Filter the records for lines holding the string "menjadi".
===== RECORDS PROVIDED
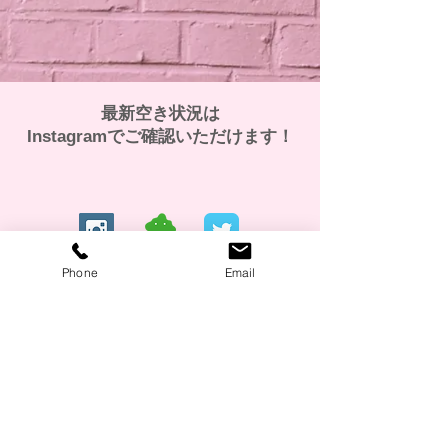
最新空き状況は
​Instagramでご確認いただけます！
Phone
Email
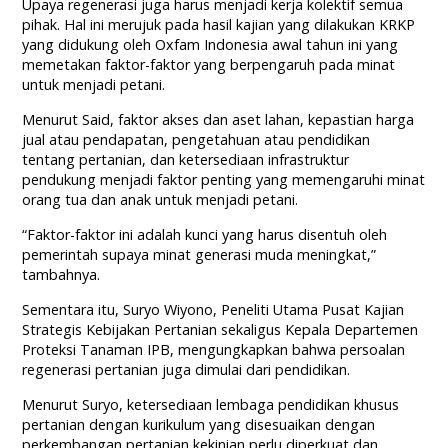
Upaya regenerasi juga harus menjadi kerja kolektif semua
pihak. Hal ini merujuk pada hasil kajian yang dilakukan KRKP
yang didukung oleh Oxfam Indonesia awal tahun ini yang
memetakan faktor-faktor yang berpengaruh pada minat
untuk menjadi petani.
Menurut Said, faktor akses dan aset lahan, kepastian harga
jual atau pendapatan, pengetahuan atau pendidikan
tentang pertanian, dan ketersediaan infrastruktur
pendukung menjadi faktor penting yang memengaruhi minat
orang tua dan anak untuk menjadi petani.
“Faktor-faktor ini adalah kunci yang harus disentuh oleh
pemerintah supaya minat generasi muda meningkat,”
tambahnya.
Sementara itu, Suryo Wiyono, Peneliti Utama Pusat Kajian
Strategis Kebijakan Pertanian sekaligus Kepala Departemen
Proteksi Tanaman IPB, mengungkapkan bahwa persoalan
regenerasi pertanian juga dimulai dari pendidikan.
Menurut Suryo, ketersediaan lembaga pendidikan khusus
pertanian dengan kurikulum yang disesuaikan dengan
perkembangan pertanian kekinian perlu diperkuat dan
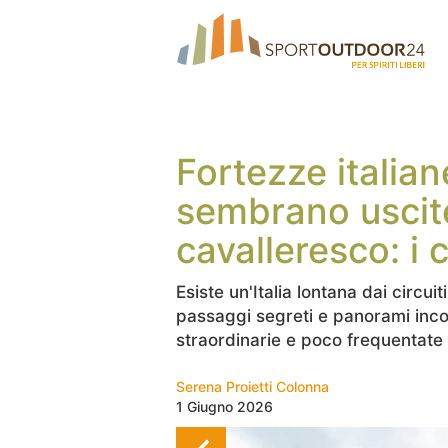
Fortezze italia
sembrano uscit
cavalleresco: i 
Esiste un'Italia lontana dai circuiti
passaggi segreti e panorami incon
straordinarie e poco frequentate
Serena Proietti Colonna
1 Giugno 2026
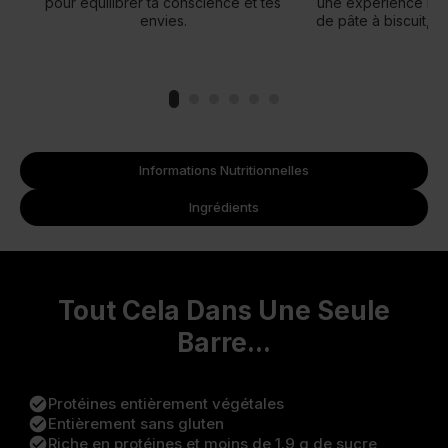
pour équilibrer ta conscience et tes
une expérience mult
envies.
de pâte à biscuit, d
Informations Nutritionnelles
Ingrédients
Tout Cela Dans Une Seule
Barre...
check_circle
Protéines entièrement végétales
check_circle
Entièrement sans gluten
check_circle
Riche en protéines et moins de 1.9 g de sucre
==========
> OUTPUT OF THE EXERCISE:
Upaya regenerasi juga harus menjadi kerja kolektif semua
untuk menjadi petani.
pendukung menjadi faktor penting yang memengaruhi minat
orang tua dan anak untuk menjadi petani.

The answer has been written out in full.